ABOUT THIS EXERCISE:
Could you quote each of the records below word for word?

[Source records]
******************************
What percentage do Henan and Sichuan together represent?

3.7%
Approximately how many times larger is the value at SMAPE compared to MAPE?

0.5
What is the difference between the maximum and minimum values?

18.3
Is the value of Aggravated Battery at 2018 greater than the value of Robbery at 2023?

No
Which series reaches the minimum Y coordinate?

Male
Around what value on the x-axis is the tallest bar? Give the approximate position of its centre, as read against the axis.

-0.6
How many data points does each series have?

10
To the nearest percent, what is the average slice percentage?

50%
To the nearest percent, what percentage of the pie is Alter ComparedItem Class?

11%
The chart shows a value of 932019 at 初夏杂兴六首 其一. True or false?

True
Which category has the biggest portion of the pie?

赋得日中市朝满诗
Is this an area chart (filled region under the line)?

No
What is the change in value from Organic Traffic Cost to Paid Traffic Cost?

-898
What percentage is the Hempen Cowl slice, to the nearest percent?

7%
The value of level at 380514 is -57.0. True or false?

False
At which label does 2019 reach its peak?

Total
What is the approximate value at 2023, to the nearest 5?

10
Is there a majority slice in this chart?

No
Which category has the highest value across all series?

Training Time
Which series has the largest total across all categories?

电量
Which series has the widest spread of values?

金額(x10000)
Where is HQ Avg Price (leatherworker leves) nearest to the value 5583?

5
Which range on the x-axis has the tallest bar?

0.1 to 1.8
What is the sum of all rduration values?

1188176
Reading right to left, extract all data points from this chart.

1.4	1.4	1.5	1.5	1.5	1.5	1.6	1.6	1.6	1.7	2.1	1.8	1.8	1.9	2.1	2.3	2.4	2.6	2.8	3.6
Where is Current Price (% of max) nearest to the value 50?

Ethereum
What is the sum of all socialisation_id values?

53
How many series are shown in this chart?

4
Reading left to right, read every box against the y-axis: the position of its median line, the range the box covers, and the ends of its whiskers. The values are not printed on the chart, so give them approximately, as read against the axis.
******************************
EXERCISE SOLUTION:
What percentage do Henan and Sichuan together represent?

3.7%
Approximately how many times larger is the value at SMAPE compared to MAPE?

0.5
What is the difference between the maximum and minimum values?

18.3
Is the value of Aggravated Battery at 2018 greater than the value of Robbery at 2023?

No
Which series reaches the minimum Y coordinate?

Male
Around what value on the x-axis is the tallest bar? Give the approximate position of its centre, as read against the axis.

-0.6
How many data points does each series have?

10
To the nearest percent, what is the average slice percentage?

50%
To the nearest percent, what percentage of the pie is Alter ComparedItem Class?

11%
The chart shows a value of 932019 at 初夏杂兴六首 其一. True or false?

True
Which category has the biggest portion of the pie?

赋得日中市朝满诗
Is this an area chart (filled region under the line)?

No
What is the change in value from Organic Traffic Cost to Paid Traffic Cost?

-898
What percentage is the Hempen Cowl slice, to the nearest percent?

7%
The value of level at 380514 is -57.0. True or false?

False
At which label does 2019 reach its peak?

Total
What is the approximate value at 2023, to the nearest 5?

10
Is there a majority slice in this chart?

No
Which category has the highest value across all series?

Training Time
Which series has the largest total across all categories?

电量
Which series has the widest spread of values?

金額(x10000)
Where is HQ Avg Price (leatherworker leves) nearest to the value 5583?

5
Which range on the x-axis has the tallest bar?

0.1 to 1.8
What is the sum of all rduration values?

1188176
Reading right to left, extract all data points from this chart.

1.4	1.4	1.5	1.5	1.5	1.5	1.6	1.6	1.6	1.7	2.1	1.8	1.8	1.9	2.1	2.3	2.4	2.6	2.8	3.6
Where is Current Price (% of max) nearest to the value 50?

Ethereum
What is the sum of all socialisation_id values?

53
How many series are shown in this chart?

4
Reading left to right, read every box against the y-axis: the position of its median line, the range the box covers, and the ends of its whiskers. The values are not printed on the chart, so give them approximately, as read against the axis.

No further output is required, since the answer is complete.